Trampers support new Minister of Conservation and Lands



The Federated Mountain Clubs of New Zealand (FMC), on behalf of its 20,000 members and the New Zealand outdoor community, congratulated the new Minister of Conservation and Lands, Eugenie Sage.

"Ms Sage takes office at a critical time, with the Department of Conservation having been shifted away from its core function to protect public conservation land and the species on it, by the tourism boom and the priorities of the last government, often against its will It is deeply refreshing to see the new Minister's desire to return the Department of Conservation to its core functions of conservation and non-commercial, lower key recreation", FMC's president Peter Wilson stated.

Mr Wilson also stated that he welcomed the promised new funding for DOC, with FMC having consistently pushed for new core funding for the Department of Conservation for many years.

"Trampers don't want to see silent forests, and mountains without the call of the kea, but without an increase in landscape scale predator control New Zealand does face extinctions, and the funding boost to protect biodiversity is as overdue as it is welcome"

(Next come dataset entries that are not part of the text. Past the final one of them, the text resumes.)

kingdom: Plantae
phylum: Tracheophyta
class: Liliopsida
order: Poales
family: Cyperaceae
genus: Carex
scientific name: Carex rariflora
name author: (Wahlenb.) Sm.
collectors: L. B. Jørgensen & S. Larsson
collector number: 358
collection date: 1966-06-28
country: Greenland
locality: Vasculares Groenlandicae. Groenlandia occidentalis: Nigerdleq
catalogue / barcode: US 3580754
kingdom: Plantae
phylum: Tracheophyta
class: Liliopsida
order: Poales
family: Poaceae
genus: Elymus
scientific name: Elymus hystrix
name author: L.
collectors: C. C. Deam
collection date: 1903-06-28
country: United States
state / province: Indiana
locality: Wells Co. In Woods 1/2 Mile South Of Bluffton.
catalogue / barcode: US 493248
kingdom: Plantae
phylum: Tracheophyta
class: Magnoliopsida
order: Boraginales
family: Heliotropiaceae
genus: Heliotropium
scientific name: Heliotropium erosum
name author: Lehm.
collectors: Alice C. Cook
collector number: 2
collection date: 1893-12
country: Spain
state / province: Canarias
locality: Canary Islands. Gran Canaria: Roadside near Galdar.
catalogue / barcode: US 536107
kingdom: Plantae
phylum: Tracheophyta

Another key area of interest for FMC is the South Island high country, and Mr Wilson stated that with the combined roles of Conservation and Land there was the perfect opportunity to develop long term policies to protect these special landscapes, ensure public access to them, and the livelihoods of the farmers that choose to farm them sustainably.

"We have an Overseas Investment Act that currently works for private interests and disregards public and New Zealand interests", Mr Wilson said, citing the recent case of the Hunter Valley Station pastoral lease near Wanaka, which was sold to an American television personality without adequate public access through it.

"The Act needs to be rewritten and the mistakes made by the Overseas Investment Office over the past few years urgently need to be corrected"

Tenure review worries FMC, Mr Wilson stated, but he thinks that the "process can be fixed and urges caution and dialogue before making major changes".

FMC believes that given the neglect of the Department of Conservation and some of its still-broken statutory planning and consultation systems that the new Minister has a challenge on her hands.

"We welcome that we've got a Minister who is up for those challenges, who comes into the portfolio with a huge knowledge-base and passion, and FMC stands ready to support and advise her."